A short lived observation — not fully formed, but alive.


What I’m Noticing

There’s a strange comfort in believing everything that falls apart is our fault.

Because if we caused the collapse, then we could have stopped it. There’s control in self-blame. A narrative that says:

“If I had tried harder… if I were better… if I had seen it sooner…”

But real life doesn’t work like that.

We don’t get to control other people’s readiness, their capacity for love, or the wounds they’re still protecting. The only thing we ever truly control is our participation — the choice to stay, or the courage to walk away.

And sometimes we stay longer than is good for us.
Not because we’re weak — but because we’re hopeful.

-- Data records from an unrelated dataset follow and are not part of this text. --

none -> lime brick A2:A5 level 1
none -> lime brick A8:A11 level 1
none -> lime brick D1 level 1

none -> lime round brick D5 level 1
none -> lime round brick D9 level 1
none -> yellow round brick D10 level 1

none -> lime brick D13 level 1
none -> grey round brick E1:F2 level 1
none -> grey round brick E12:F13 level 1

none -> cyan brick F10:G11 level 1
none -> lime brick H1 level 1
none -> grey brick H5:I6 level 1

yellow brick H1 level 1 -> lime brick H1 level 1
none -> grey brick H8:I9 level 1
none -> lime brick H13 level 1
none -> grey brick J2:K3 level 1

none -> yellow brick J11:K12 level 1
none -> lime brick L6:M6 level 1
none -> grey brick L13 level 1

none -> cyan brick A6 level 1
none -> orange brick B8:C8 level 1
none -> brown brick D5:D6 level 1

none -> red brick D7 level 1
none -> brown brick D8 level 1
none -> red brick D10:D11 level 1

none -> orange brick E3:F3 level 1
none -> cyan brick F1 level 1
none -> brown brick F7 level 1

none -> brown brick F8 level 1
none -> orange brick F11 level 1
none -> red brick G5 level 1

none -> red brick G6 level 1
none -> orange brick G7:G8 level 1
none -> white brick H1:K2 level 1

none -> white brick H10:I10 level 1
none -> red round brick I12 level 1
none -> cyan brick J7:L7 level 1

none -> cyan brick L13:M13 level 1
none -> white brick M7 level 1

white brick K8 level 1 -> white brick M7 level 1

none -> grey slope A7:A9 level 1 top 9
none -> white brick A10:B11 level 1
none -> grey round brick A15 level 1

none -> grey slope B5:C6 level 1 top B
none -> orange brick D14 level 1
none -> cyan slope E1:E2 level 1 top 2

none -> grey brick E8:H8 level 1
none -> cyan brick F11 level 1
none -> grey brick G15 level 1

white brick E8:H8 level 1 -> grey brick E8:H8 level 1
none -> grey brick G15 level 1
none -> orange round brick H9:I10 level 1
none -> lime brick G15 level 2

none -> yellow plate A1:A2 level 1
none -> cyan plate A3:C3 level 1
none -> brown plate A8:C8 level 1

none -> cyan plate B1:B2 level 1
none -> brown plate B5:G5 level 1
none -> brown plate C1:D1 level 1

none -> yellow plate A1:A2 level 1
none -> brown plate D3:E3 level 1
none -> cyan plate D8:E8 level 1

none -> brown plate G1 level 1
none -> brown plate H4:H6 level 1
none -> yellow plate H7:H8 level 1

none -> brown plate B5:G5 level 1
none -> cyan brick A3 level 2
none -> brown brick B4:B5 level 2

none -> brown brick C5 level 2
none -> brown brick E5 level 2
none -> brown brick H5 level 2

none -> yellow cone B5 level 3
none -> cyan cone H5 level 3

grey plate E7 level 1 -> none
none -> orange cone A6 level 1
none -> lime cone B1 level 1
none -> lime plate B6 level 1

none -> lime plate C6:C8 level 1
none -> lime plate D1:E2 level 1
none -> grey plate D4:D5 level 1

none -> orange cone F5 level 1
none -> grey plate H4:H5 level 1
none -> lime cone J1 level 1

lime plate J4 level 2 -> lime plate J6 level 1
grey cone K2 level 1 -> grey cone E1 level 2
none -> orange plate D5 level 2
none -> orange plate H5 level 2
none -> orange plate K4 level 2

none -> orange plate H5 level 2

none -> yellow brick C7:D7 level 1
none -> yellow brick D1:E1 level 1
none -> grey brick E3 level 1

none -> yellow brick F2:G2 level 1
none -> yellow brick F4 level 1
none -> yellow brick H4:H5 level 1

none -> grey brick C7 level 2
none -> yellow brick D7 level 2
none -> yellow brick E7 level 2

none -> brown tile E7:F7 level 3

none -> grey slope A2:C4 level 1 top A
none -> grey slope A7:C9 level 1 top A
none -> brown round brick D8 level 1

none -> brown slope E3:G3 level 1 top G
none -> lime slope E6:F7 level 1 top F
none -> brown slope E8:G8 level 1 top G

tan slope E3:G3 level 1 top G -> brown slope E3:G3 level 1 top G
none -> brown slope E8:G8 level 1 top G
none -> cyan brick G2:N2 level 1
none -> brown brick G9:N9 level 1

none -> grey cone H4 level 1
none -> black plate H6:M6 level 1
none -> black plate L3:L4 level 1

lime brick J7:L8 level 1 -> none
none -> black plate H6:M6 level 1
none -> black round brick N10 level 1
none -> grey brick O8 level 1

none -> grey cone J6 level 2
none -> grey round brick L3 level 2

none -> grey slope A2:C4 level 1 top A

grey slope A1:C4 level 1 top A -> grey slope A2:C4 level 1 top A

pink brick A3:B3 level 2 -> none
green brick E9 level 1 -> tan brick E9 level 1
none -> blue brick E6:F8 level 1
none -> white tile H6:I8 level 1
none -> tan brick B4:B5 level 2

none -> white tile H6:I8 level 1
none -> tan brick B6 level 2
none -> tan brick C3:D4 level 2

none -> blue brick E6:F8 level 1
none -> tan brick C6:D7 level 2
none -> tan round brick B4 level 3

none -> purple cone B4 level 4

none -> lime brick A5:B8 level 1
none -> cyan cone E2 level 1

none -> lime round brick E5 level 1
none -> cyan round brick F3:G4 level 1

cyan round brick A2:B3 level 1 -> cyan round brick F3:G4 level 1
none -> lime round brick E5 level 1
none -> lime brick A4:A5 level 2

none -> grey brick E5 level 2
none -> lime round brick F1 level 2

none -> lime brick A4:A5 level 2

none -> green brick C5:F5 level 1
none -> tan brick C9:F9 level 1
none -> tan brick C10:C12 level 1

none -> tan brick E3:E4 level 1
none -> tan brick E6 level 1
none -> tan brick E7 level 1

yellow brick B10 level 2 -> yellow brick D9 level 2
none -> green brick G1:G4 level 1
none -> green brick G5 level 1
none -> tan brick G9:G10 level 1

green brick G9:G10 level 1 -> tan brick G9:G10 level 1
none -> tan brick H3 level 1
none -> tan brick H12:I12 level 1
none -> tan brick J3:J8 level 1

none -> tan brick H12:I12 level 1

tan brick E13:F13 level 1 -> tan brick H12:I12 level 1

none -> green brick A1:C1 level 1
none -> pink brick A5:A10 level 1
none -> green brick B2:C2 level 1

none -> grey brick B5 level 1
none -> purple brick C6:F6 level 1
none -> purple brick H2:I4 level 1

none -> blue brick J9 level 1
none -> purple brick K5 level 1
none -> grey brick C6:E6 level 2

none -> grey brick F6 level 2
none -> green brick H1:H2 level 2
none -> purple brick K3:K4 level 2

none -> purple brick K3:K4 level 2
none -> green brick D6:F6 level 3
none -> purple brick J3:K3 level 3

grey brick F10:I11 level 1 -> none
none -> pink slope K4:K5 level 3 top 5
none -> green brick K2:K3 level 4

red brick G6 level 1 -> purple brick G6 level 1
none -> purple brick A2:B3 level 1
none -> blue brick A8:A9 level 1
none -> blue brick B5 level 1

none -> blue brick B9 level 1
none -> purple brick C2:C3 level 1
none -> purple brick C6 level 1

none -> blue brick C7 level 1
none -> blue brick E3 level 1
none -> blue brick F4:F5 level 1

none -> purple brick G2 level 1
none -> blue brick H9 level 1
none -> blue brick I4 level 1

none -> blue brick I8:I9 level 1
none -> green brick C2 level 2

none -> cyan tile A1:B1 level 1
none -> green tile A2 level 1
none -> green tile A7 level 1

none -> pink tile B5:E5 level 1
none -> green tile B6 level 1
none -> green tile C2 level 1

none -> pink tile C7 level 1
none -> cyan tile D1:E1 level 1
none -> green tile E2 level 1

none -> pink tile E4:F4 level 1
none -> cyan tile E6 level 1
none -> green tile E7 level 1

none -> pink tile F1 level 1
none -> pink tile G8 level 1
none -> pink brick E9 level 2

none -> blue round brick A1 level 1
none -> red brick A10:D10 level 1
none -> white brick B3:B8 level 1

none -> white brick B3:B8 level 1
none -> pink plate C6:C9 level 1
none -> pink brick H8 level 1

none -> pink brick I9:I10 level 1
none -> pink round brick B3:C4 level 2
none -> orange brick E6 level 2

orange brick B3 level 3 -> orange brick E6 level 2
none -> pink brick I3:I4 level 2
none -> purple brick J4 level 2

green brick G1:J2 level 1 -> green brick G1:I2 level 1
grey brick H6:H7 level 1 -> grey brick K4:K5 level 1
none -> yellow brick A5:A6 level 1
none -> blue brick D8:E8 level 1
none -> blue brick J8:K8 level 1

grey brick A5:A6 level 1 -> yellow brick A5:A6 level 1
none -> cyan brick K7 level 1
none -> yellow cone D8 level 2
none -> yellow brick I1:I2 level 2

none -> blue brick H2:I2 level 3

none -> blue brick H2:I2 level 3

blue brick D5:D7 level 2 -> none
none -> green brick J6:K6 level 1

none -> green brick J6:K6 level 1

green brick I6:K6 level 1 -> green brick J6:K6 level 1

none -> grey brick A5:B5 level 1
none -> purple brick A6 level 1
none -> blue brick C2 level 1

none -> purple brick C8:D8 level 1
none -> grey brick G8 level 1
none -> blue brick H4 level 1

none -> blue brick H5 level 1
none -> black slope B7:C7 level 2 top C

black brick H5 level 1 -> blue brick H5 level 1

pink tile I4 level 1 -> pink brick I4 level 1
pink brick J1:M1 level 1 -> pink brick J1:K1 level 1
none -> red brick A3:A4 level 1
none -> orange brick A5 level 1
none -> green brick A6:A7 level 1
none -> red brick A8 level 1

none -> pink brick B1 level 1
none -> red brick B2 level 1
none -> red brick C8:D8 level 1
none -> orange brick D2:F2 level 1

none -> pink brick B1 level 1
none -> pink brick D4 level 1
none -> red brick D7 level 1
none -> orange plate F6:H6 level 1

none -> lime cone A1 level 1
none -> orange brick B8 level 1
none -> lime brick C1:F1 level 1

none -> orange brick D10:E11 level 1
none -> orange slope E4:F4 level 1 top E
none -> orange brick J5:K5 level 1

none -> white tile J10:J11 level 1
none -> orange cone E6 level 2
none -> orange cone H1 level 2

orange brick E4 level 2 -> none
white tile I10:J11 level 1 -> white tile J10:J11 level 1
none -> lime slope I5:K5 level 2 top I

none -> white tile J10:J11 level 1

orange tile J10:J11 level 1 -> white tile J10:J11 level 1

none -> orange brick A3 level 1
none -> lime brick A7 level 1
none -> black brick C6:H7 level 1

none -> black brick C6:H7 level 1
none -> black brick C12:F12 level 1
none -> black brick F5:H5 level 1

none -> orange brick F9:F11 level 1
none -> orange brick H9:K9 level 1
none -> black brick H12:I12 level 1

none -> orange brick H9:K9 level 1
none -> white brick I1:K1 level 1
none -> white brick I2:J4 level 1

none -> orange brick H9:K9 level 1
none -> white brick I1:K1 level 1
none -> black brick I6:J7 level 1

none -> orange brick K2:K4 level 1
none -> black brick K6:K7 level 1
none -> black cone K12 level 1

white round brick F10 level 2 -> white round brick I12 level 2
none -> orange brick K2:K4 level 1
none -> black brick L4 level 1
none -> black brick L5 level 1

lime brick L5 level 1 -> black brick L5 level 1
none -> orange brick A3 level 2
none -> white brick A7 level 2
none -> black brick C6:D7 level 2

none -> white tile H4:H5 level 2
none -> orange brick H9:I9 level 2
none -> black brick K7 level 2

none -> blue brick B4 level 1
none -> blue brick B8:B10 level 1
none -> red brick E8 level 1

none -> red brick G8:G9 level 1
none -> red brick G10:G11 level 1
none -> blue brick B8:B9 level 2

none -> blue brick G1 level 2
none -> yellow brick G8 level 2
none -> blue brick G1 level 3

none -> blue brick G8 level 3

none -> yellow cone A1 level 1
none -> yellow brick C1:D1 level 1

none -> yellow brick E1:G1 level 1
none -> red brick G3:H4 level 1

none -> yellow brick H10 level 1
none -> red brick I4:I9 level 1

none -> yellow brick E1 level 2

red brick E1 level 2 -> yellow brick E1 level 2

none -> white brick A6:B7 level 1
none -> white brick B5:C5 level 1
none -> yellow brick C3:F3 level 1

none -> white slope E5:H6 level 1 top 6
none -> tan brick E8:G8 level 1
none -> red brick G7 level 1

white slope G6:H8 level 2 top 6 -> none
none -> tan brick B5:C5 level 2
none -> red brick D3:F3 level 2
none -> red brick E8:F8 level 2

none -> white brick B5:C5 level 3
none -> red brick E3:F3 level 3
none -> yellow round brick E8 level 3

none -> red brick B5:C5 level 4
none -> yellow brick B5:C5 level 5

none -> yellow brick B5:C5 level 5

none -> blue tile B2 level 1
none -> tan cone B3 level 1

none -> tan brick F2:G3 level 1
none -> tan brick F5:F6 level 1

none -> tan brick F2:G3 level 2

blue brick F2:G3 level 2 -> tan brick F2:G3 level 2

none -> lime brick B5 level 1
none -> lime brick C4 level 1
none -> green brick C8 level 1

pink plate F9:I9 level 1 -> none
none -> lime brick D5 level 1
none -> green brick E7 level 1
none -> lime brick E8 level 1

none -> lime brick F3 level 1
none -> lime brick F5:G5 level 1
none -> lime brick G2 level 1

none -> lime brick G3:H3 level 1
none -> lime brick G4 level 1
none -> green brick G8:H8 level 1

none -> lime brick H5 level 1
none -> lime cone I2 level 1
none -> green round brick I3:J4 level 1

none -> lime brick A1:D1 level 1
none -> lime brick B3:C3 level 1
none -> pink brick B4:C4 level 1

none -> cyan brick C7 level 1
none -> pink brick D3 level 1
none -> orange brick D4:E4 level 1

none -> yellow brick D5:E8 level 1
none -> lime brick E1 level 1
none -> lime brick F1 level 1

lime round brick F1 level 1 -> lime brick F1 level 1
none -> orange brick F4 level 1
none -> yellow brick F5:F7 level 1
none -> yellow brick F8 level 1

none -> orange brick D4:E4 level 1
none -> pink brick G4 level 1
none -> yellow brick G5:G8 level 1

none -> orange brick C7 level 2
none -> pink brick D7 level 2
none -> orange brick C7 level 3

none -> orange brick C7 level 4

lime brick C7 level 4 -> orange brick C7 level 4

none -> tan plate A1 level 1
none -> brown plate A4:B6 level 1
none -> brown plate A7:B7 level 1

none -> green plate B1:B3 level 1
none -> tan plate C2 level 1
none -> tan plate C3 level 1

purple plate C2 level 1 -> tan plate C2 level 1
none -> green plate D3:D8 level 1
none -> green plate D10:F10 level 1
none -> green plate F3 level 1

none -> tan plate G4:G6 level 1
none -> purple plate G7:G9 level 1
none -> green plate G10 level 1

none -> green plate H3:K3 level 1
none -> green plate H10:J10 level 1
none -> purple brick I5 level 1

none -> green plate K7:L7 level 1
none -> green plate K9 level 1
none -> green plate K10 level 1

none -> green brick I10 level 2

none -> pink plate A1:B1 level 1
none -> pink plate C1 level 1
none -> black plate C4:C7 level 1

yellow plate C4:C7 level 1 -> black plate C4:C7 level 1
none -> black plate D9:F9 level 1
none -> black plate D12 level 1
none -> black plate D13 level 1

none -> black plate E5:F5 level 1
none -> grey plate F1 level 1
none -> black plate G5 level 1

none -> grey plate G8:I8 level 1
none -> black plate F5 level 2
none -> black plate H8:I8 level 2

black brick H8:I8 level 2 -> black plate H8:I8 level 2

When the moment finally comes to withdraw, it hurts.
It feels like losing.
It feels like giving up.
It feels like all that time was wasted.

But time isn’t wasted when it changes who you are.


Why I Think It Matters

Those relationships — even the ones that ended in heartbreak — taught me something vital:

  • What I need
  • What I deserve
  • What I can’t tolerate anymore

Walking away was not a failure.
It was a decision rooted in self-respect.

Yes, it came at a cost.
Yes, it required grief.

But I am no longer negotiating my worth
with people who can’t meet me.

That’s not the illusion of control anymore.
That’s the emergence of self-trust.

I didn’t lose anything that was meant to stay.
I simply stopped investing in what couldn’t grow.


The Open Question

What if walking away isn’t abandoning someone —
but finally choosing not to abandon myself?